§ **INFORMATION SHOWN**:

◇ ◇ ◇ ◇ ◇ ◇ ◇

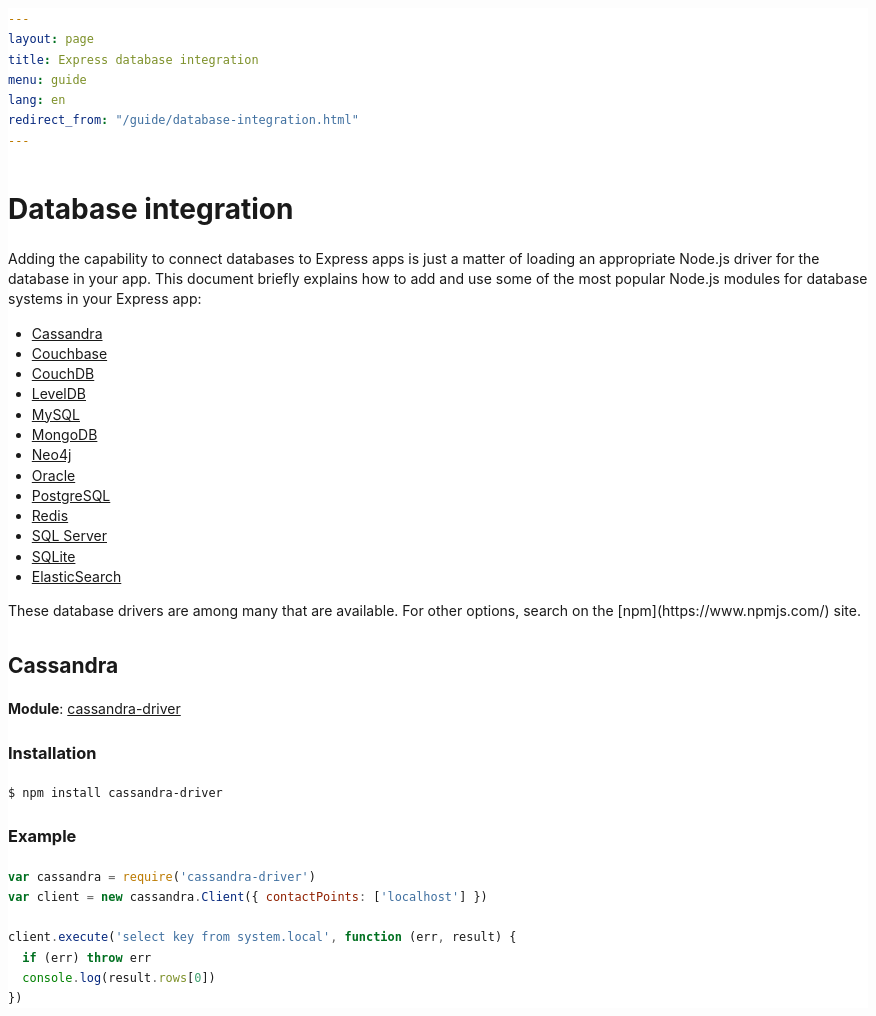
 ```yaml
---
layout: page
title: Express database integration
menu: guide
lang: en
redirect_from: "/guide/database-integration.html"
---
```

# Database integration

Adding the capability to connect databases to Express apps is just a matter of loading an appropriate Node.js driver for the database in your app. This document briefly explains how to add and use some of the most popular Node.js modules for database systems in your Express app:

* [Cassandra](#cassandra)
* [Couchbase](#couchbase)
* [CouchDB](#couchdb)
* [LevelDB](#leveldb)
* [MySQL](#mysql)
* [MongoDB](#mongodb)
* [Neo4j](#neo4j)
* [Oracle](#oracle)
* [PostgreSQL](#postgresql)
* [Redis](#redis)
* [SQL Server](#sql-server)
* [SQLite](#sqlite)
* [ElasticSearch](#elasticsearch)

<div class="doc-box doc-notice" markdown="1">
These database drivers are among many that are available.  For other options,
search on the [npm](https://www.npmjs.com/) site.
</div>

## Cassandra

**Module**: [cassandra-driver](https://github.com/datastax/nodejs-driver)

### Installation

```sh
$ npm install cassandra-driver
```

### Example

```js
var cassandra = require('cassandra-driver')
var client = new cassandra.Client({ contactPoints: ['localhost'] })

client.execute('select key from system.local', function (err, result) {
  if (err) throw err
  console.log(result.rows[0])
})
```
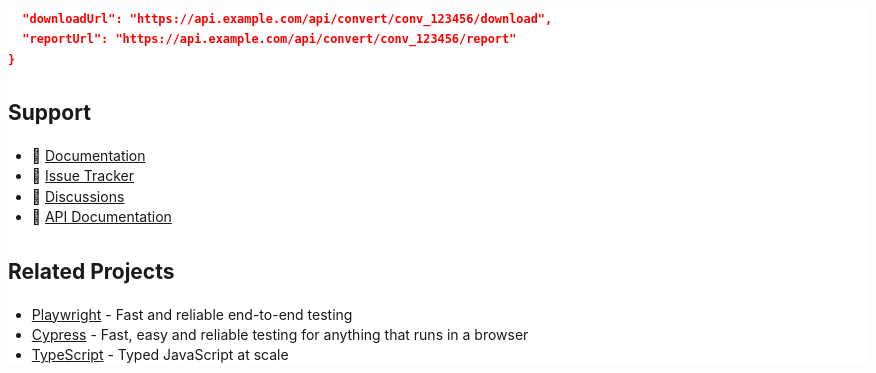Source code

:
 ```json
  "downloadUrl": "https://api.example.com/api/convert/conv_123456/download",
  "reportUrl": "https://api.example.com/api/convert/conv_123456/report"
}
```

## Support

- 📖 [Documentation](https://github.com/your-org/cypress-to-playwright-converter/wiki)
- 🐛 [Issue Tracker](https://github.com/your-org/cypress-to-playwright-converter/issues)
- 💬 [Discussions](https://github.com/your-org/cypress-to-playwright-converter/discussions)
- 🚀 [API Documentation](https://api-docs.example.com)

## Related Projects

- [Playwright](https://playwright.dev/) - Fast and reliable end-to-end testing
- [Cypress](https://www.cypress.io/) - Fast, easy and reliable testing for anything that runs in a browser
- [TypeScript](https://www.typescriptlang.org/) - Typed JavaScript at scale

◇ ◇ ◇ ◇ ◇ ◇ ◇

§ **TRY IT**: If the records include pictures, omit them and transcribe everything else exactly.

§ **REPLY**:
 ```yaml
---
layout: page
title: Express database integration
menu: guide
lang: en
redirect_from: "/guide/database-integration.html"
---
```

# Database integration

Adding the capability to connect databases to Express apps is just a matter of loading an appropriate Node.js driver for the database in your app. This document briefly explains how to add and use some of the most popular Node.js modules for database systems in your Express app:

* [Cassandra](#cassandra)
* [Couchbase](#couchbase)
* [CouchDB](#couchdb)
* [LevelDB](#leveldb)
* [MySQL](#mysql)
* [MongoDB](#mongodb)
* [Neo4j](#neo4j)
* [Oracle](#oracle)
* [PostgreSQL](#postgresql)
* [Redis](#redis)
* [SQL Server](#sql-server)
* [SQLite](#sqlite)
* [ElasticSearch](#elasticsearch)

<div class="doc-box doc-notice" markdown="1">
These database drivers are among many that are available.  For other options,
search on the [npm](https://www.npmjs.com/) site.
</div>

## Cassandra

**Module**: [cassandra-driver](https://github.com/datastax/nodejs-driver)

### Installation

```sh
$ npm install cassandra-driver
```

### Example

```js
var cassandra = require('cassandra-driver')
var client = new cassandra.Client({ contactPoints: ['localhost'] })

client.execute('select key from system.local', function (err, result) {
  if (err) throw err
  console.log(result.rows[0])
})
```
Source code

:
 ```json
  "downloadUrl": "https://api.example.com/api/convert/conv_123456/download",
  "reportUrl": "https://api.example.com/api/convert/conv_123456/report"
}
```

## Support

- 📖 [Documentation](https://github.com/your-org/cypress-to-playwright-converter/wiki)
- 🐛 [Issue Tracker](https://github.com/your-org/cypress-to-playwright-converter/issues)
- 💬 [Discussions](https://github.com/your-org/cypress-to-playwright-converter/discussions)
- 🚀 [API Documentation](https://api-docs.example.com)

## Related Projects

- [Playwright](https://playwright.dev/) - Fast and reliable end-to-end testing
- [Cypress](https://www.cypress.io/) - Fast, easy and reliable testing for anything that runs in a browser
- [TypeScript](https://www.typescriptlang.org/) - Typed JavaScript at scale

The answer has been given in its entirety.